**What is needed**
Arrange every line of the records below as a single numbered list, leaving out any blank lines.

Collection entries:
.....

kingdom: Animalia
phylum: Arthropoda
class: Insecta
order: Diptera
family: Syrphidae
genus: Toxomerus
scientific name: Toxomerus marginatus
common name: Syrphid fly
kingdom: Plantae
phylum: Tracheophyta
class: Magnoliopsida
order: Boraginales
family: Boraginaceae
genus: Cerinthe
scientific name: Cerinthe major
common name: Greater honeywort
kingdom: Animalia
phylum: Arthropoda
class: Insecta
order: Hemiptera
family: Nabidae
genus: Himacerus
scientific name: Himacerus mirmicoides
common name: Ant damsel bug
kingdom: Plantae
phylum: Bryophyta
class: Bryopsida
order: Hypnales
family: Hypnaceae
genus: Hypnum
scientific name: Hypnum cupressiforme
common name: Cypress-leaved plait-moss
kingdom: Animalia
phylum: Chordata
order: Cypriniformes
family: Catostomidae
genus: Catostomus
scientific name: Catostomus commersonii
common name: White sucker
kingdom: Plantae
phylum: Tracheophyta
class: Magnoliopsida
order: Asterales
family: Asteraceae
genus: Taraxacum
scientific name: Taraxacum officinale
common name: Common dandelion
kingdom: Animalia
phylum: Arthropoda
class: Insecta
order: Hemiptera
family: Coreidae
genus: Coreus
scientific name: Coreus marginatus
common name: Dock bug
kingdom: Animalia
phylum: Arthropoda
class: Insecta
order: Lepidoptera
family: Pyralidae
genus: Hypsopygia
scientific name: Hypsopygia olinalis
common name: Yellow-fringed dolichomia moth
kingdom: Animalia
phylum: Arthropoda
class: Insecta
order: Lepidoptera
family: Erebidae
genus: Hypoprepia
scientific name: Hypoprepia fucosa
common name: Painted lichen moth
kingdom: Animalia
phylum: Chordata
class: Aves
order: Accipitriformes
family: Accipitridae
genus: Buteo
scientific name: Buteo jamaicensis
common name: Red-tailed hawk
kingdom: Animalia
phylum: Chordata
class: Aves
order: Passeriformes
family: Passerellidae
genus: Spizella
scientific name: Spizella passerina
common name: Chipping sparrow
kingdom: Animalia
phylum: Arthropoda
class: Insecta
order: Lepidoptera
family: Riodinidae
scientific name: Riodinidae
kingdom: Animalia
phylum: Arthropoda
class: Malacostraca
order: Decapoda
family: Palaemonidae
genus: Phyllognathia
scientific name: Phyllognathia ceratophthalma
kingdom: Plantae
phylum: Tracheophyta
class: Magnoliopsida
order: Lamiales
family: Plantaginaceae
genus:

.....

**Correct answer**
1. kingdom: Animalia
2. phylum: Arthropoda
3. class: Insecta
4. order: Diptera
5. family: Syrphidae
6. genus: Toxomerus
7. scientific name: Toxomerus marginatus
8. common name: Syrphid fly
9. kingdom: Plantae
10. phylum: Tracheophyta
11. class: Magnoliopsida
12. order: Boraginales
13. family: Boraginaceae
14. genus: Cerinthe
15. scientific name: Cerinthe major
16. common name: Greater honeywort
17. kingdom: Animalia
18. phylum: Arthropoda
19. class: Insecta
20. order: Hemiptera
21. family: Nabidae
22. genus: Himacerus
23. scientific name: Himacerus mirmicoides
24. common name: Ant damsel bug
25. kingdom: Plantae
26. phylum: Bryophyta
27. class: Bryopsida
28. order: Hypnales
29. family: Hypnaceae
30. genus: Hypnum
31. scientific name: Hypnum cupressiforme
32. common name: Cypress-leaved plait-moss
33. kingdom: Animalia
34. phylum: Chordata
35. order: Cypriniformes
36. family: Catostomidae
37. genus: Catostomus
38. scientific name: Catostomus commersonii
39. common name: White sucker
40. kingdom: Plantae
41. phylum: Tracheophyta
42. class: Magnoliopsida
43. order: Asterales
44. family: Asteraceae
45. genus: Taraxacum
46. scientific name: Taraxacum officinale
47. common name: Common dandelion
48. kingdom: Animalia
49. phylum: Arthropoda
50. class: Insecta
51. order: Hemiptera
52. family: Coreidae
53. genus: Coreus
54. scientific name: Coreus marginatus
55. common name: Dock bug
56. kingdom: Animalia
57. phylum: Arthropoda
58. class: Insecta
59. order: Lepidoptera
60. family: Pyralidae
61. genus: Hypsopygia
62. scientific name: Hypsopygia olinalis
63. common name: Yellow-fringed dolichomia moth
64. kingdom: Animalia
65. phylum: Arthropoda
66. class: Insecta
67. order: Lepidoptera
68. family: Erebidae
69. genus: Hypoprepia
70. scientific name: Hypoprepia fucosa
71. common name: Painted lichen moth
72. kingdom: Animalia
73. phylum: Chordata
74. class: Aves
75. order: Accipitriformes
76. family: Accipitridae
77. genus: Buteo
78. scientific name: Buteo jamaicensis
79. common name: Red-tailed hawk
80. kingdom: Animalia
81. phylum: Chordata
82. class: Aves
83. order: Passeriformes
84. family: Passerellidae
85. genus: Spizella
86. scientific name: Spizella passerina
87. common name: Chipping sparrow
88. kingdom: Animalia
89. phylum: Arthropoda
90. class: Insecta
91. order: Lepidoptera
92. family: Riodinidae
93. scientific name: Riodinidae
94. kingdom: Animalia
95. phylum: Arthropoda
96. class: Malacostraca
97. order: Decapoda
98. family: Palaemonidae
99. genus: Phyllognathia
100. scientific name: Phyllognathia ceratophthalma
101. kingdom: Plantae
102. phylum: Tracheophyta
103. class: Magnoliopsida
104. order: Lamiales
105. family: Plantaginaceae
106. genus:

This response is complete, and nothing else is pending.